The story so far... but from the Commission one-eyed view
Reading this communication looks like a political fiction. We didn’t face the same European Covid-19 pandemics. In the world of the Commission, everything went (almost) fine : not a single word on the abusive total opacity of the EU decision-making process concerning its Vaccine strategy (excluding the only democratically elected EU institution from the beggining), on the delayed delivery of vaccines, on the opportunistic Remdesivir joint procurement fiasco, no mention of the early off-patented treatment options considered elsewhere, including in some EU member-states. The mentioned factors of the unpreparedness of Member State Health Systems – such as the shortage of sufficient hospital beds, medical equipment, supplies, and medicines especially -, are far from honest, stressing the value of coordination between Member States but forgetting the cost-saving public health politics of the past years. The storyline of the Commission is overconfident but falls short. Its blindspots are so obvious that sometimes the wording of the Commission sounds as discrete spin-doctoring desinformation.
Overall, the assessment of the European Commission lacks an honest evaluation over the unpreparedness of the block for a pandemic and the responses that the EU and all Member States have provided during the pandemic. The communication does not contain an adequate analysis of the shortcomings and gaps that characterized some decisions, nor it addresses some key issues that hindered crucial principles such as solidarity in the responses to the crisis. A frank self-reflection over the actions that the EU institutions took is crucial to avoid that the same problems and perverse dynamics will arise in the future.
The democratic control of the European Parliament lost in coordination?
During the pandemic, most of the EU actions were taken in extra-ordinary circumstances that often required swift responses and little time for thorough assessments. Urgency actions were taken without a proper involvement of the European Parliament, which overall lacked a constant and informed dialogue with the Commission and the European Council. The EP was pushed to vote an impressive number of legislative texts but when it comes to its budgetary control rights, they were simply ignored. However, such pandemic seems far from being over and further actions will be necessary in the upcoming months.
Despite continuous calls from the European Parliament as co-legislator to have a full access to the contracts, agreements and governance mechanisms of the EU Strategy for COVID-19 vaccines, the Commission still refuses to do so.
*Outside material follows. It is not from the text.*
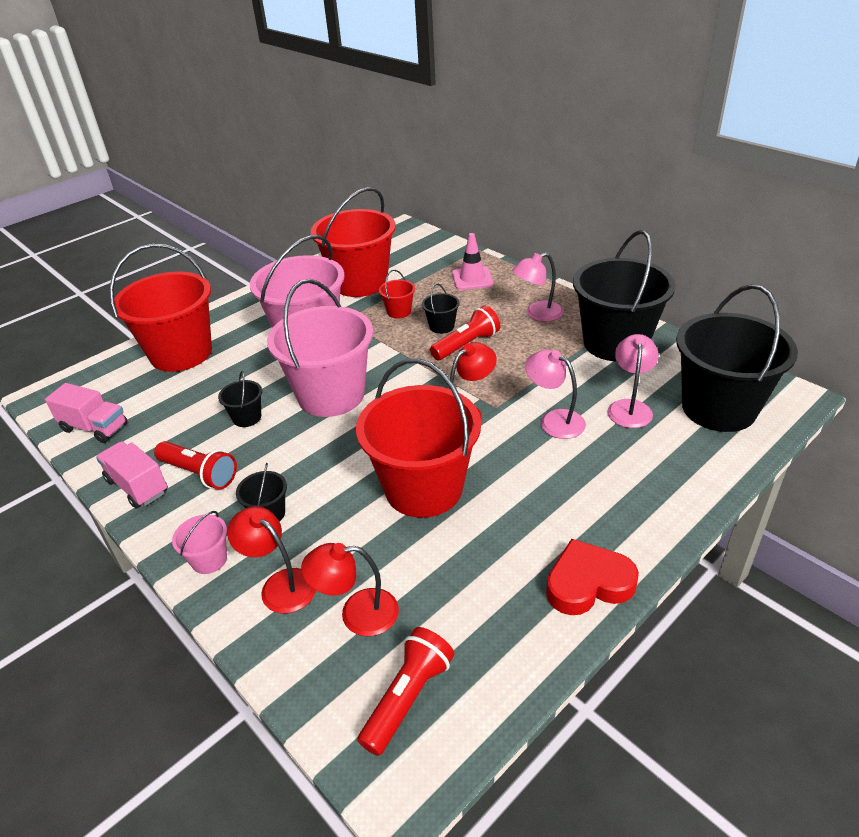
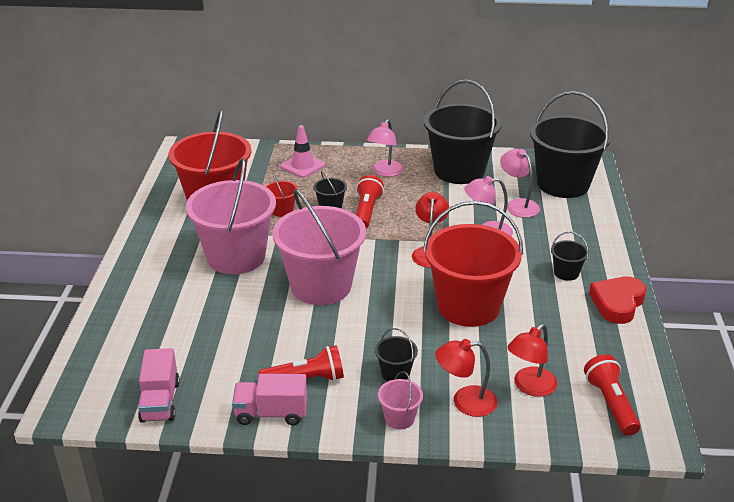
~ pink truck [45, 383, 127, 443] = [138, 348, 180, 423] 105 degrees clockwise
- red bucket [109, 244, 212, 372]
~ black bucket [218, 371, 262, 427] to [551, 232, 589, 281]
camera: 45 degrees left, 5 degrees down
Deriving from the fact that the European Parliament, especially its BUDG, ENVI and CONT committees, has a duty to perform an annual control of the EU budget and to have a constant overview of the planning, implementation and control of the EU spending, we maintain our call the Commission to disclose in details all the requested information to the EP members. In addition, the Commission should include the Vaccine Contact Group between the European Commission and Parliament for COVID-19, established by the President of the European Commission to remedy the lack of the EP’s involvement in the EU’s pandemic management, in the decision-making process for the approval of future EU wide contracts in order to ensure a greater transparency in any future negotiation process.
Giving the huge amount of public money that is invested in the EU wide public procurement contracts or advance purchase agreements in the health sector, we consider that such agreements must be public. Moreover, they should contain relevant information to inform the EU citizens of how the public resources are used and to guarantee the parliamentary scrutiny over their implementation.
Harder, Faster, Better?
“We must now learn from this example, turning emergency action into structural change for a coordinated response to future health crises of this nature” proposes the Commission. Hmm, sorry to disagree, we need first to correct the wrongdoings and fill the gaps before any new proposals. It is not a good sign for the transparency, solidarity and for a healthy democracy.
A large part of the 10 early lessons described by the Commission were already in the pipeline. And others ones look as a plea for more public-private partnership, more public money to the private firms without a proper return on investments of public funds, and more decisions without European Parliament’s involvement and scrutiny.
If the intentions is to turn ad hoc solutions that were used to deal with the crisis into permanent structures, clear conditions on the use of public funds must be included in the agreements. We regret the lack of scrutiny over the money invested under HERA incubator, the next-gen contracts and the COVID-19 therapeutics strategy. Only with a strong governance and full transparency of their structures, the public-private partnerships will deliver outcomes that will benefit both the public and the private sectors. This will be particularly the case for the setting up of the Health Emergency Preparedness and Response Authority (HERA) and for the launch of the Health Important Project of Common European Interest (IPCEI).
In addition, if the European Union really want to show a “true” solidarity in a global effort scale, the Commission and the European Council must review their opposition to the TRIPS waiver proposal at the World Trade Organisation (WTO), which serves to enable greater access to affordable COVID-19 health technologies, including vaccines, in particular for developing and middle income countries.